We do have solid wins over Washington State in his first game, Louisville in 2015, and Washington last year. Opening up 2019 with a win over Oregon would be a huge boost for a team with a freshman quarterback, and it would show that Auburn’s keeping up with everyone not named Clemson and Alabama.
In the grand scheme of things, Auburn’s the only non-Alabama school to represent the West in Atlanta since Gus came on board. For the head-scratching losses and questionable decisions, the end result has been better than literally everyone else in our division.
I’m no AU Nerd, but here’s another area where you can see the raw numbers of the level of talent that Auburn’s brought in yearly. Here’s where Auburn’s classes stood each season according to 247 —
2013: 10th overall (6th SEC)
2014: 6th overall (4th SEC)
2015: 8th overall (5th SEC)
2016: 9th overall (5th SEC)
2017: 9th overall (4th SEC)
2018: 12th overall (3rd SEC)
2019: 11th overall (6th SEC)
There are a few names that pop up in Auburn’s division ahead of the Tigers in most of those classes: Alabama, LSU, and Texas A&M. Add in Georgia from the East, and half of Auburn’s SEC slate is more talented than they are. The highest-rated classes in the above span combined to form the upperclassmen for Auburn’s 2017 Western Division title. That’s not a coincidence, and Auburn should still have plenty of talent for this season.

------------------------------

Please write the next few paragraphs of the Auburn football article, starting right after its last sentence.

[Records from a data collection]
------------------------------

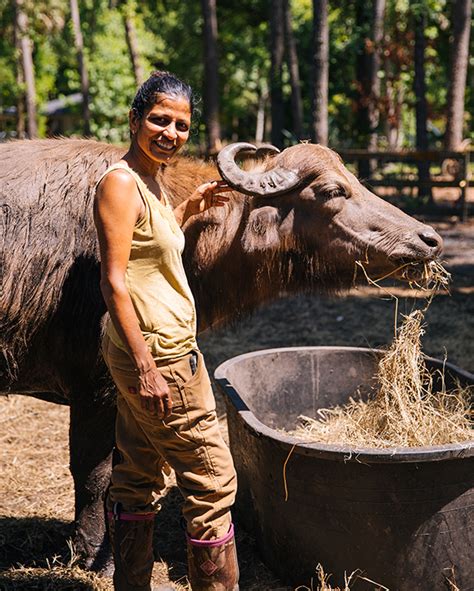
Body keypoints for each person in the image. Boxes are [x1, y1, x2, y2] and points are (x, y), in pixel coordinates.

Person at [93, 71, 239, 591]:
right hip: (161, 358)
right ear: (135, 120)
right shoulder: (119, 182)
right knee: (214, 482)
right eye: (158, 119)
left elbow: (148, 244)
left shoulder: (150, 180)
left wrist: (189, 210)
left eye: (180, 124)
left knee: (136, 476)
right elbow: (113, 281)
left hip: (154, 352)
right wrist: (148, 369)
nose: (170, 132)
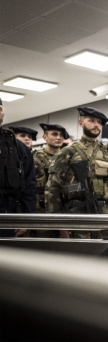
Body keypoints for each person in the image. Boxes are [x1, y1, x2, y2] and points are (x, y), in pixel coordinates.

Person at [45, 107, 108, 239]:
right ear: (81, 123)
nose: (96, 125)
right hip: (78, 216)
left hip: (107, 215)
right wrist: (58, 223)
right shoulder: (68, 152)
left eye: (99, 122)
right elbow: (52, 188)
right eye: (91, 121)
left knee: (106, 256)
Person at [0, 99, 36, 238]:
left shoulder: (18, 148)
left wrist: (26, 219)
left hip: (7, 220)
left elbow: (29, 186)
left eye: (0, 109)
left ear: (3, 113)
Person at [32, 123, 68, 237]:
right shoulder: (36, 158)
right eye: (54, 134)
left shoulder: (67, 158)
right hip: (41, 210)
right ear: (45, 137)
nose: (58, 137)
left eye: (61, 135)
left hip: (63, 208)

------------------------------

§ Exercise output:
We can look at some big misses, such as the apparent lack of offensive lineman after this year, and the thin quarterback rosters from 2015-2016, but overall the talent is there. It’s what allows Auburn to stand up and play with the top teams in the country and not wilt immediately.
Besides, recruiting isn’t everything. We know that. Clemson has only had two top ten classes since 2013, and finished behind Auburn many of those seasons. Development is a huge piece of the puzzle, and there are good and bad examples from the current staff in that regard. You can blame Jeremy Johnson’s failure on him wilting in the bright lights, but it’s still ultimately the staff’s fault. They let Sean White play injured despite the fact that he was clearly hurting the team in Athens in 2016, and Auburn might have won the 2017 SEC title and made the Playoff if not for Kerryon Johnson shouldering too much of a load down the stretch.
I was extremely impressed with the original staff that Gus Malzahn put together when he was hired, and I’ve been impressed with the coaching moves that he’s made since then as well.
Kevin Steele’s hiring has maybe been the most important, since the defense improved and became a strength upon his arrival. The 2013-14 Ellis Johnson defenses were porous (although opportunistic at times), and the 2015 Will Muschamp defense was ultimately short-lived with the head coaching opportunities that he drew. But when Steele came to town, he performed really well in the first test of his tenure.
Despite the quadruple-headed quarterback monster of the 2016 Clemson game, Auburn’s defense held the eventual national champs to 19 points. The next year, they held eventual Playoff attender Clemson to 14 points. Steele’s coordinated three top-fifteen scoring defenses in his three years. He’s been a great hire.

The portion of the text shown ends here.